▶ _Point tracking data_:

+--

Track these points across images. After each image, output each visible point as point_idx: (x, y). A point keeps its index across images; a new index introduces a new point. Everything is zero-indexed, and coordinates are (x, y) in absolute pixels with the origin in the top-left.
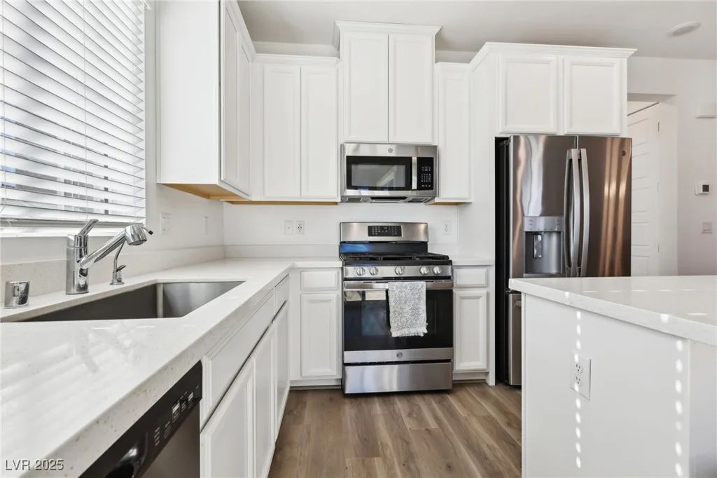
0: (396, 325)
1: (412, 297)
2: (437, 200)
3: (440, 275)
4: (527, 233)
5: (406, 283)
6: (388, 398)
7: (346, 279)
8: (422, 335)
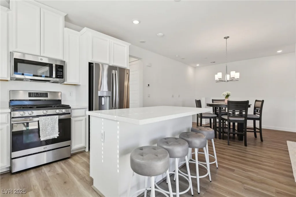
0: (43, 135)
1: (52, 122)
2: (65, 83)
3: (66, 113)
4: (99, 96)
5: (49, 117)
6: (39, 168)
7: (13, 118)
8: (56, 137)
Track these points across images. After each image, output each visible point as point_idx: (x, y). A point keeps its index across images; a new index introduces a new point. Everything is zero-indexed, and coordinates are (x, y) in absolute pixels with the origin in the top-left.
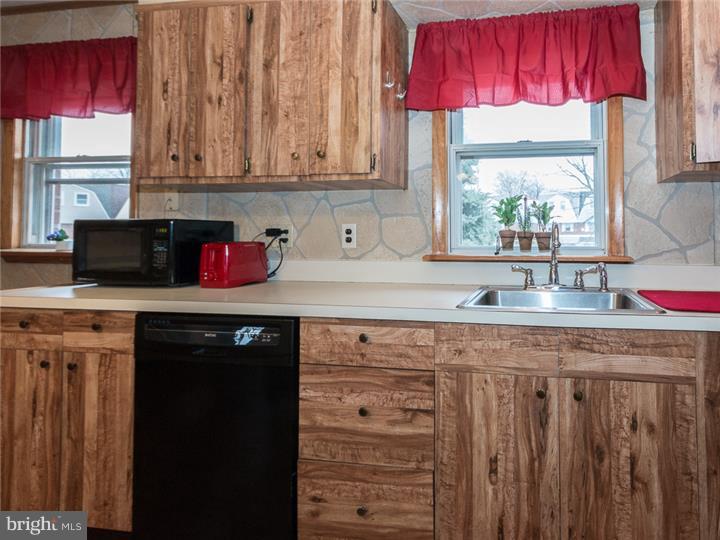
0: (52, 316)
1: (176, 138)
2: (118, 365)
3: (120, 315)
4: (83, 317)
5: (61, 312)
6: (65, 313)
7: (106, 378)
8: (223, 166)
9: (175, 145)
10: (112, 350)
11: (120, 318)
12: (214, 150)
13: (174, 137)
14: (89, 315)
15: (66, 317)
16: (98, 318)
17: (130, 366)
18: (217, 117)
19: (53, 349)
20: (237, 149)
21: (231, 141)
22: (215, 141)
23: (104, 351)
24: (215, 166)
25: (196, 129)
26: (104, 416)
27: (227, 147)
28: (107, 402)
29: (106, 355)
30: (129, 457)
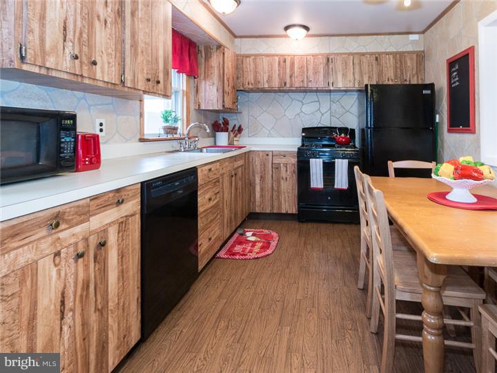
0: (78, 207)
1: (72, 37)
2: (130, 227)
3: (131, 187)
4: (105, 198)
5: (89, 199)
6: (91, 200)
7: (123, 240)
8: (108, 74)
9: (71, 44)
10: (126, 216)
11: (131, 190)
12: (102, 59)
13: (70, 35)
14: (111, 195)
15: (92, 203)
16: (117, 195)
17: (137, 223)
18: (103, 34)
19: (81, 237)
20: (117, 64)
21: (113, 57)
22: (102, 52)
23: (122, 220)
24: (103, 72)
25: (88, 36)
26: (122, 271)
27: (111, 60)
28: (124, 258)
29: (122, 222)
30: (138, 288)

+--

Give the entries back verbatim and omit the images.

Track these points across images. After each image, output each visible point as point_idx: (x, y). A point keeps its index across images; a new index introduces a new point. Everything is zero-indexed, and coordinates are (x, y) in absolute pixels with the origin in the top-left.
0: (396, 325)
1: (412, 297)
2: (437, 200)
3: (440, 275)
4: (527, 233)
5: (406, 283)
6: (388, 398)
7: (346, 279)
8: (422, 335)
0: (43, 135)
1: (52, 122)
2: (65, 83)
3: (66, 113)
4: (99, 96)
5: (49, 117)
6: (39, 168)
7: (13, 118)
8: (56, 137)
Track these points across images. After each image, output each visible point as point_idx: (x, y). A point keeps its index across images; a new index introduces a new point. Everything is zero-indexed, and coordinates are (x, y) in absolute pixels with the origin in the top-left.
0: (52, 316)
1: (176, 138)
2: (118, 365)
3: (120, 315)
4: (83, 317)
5: (61, 312)
6: (65, 313)
7: (106, 378)
8: (223, 166)
9: (175, 145)
10: (112, 350)
11: (120, 318)
12: (214, 150)
13: (174, 137)
14: (89, 315)
15: (66, 317)
16: (98, 318)
17: (130, 366)
18: (217, 117)
19: (53, 349)
20: (237, 149)
21: (231, 141)
22: (215, 141)
23: (104, 351)
24: (215, 166)
25: (196, 129)
26: (104, 416)
27: (227, 147)
28: (107, 402)
29: (106, 355)
30: (129, 457)
0: (78, 207)
1: (72, 37)
2: (130, 227)
3: (131, 187)
4: (105, 198)
5: (89, 199)
6: (91, 200)
7: (123, 240)
8: (108, 74)
9: (71, 44)
10: (126, 216)
11: (131, 190)
12: (102, 59)
13: (70, 35)
14: (111, 195)
15: (92, 203)
16: (117, 195)
17: (137, 223)
18: (103, 34)
19: (81, 237)
20: (117, 64)
21: (113, 57)
22: (102, 52)
23: (122, 220)
24: (103, 72)
25: (88, 36)
26: (122, 271)
27: (111, 60)
28: (124, 258)
29: (122, 222)
30: (138, 288)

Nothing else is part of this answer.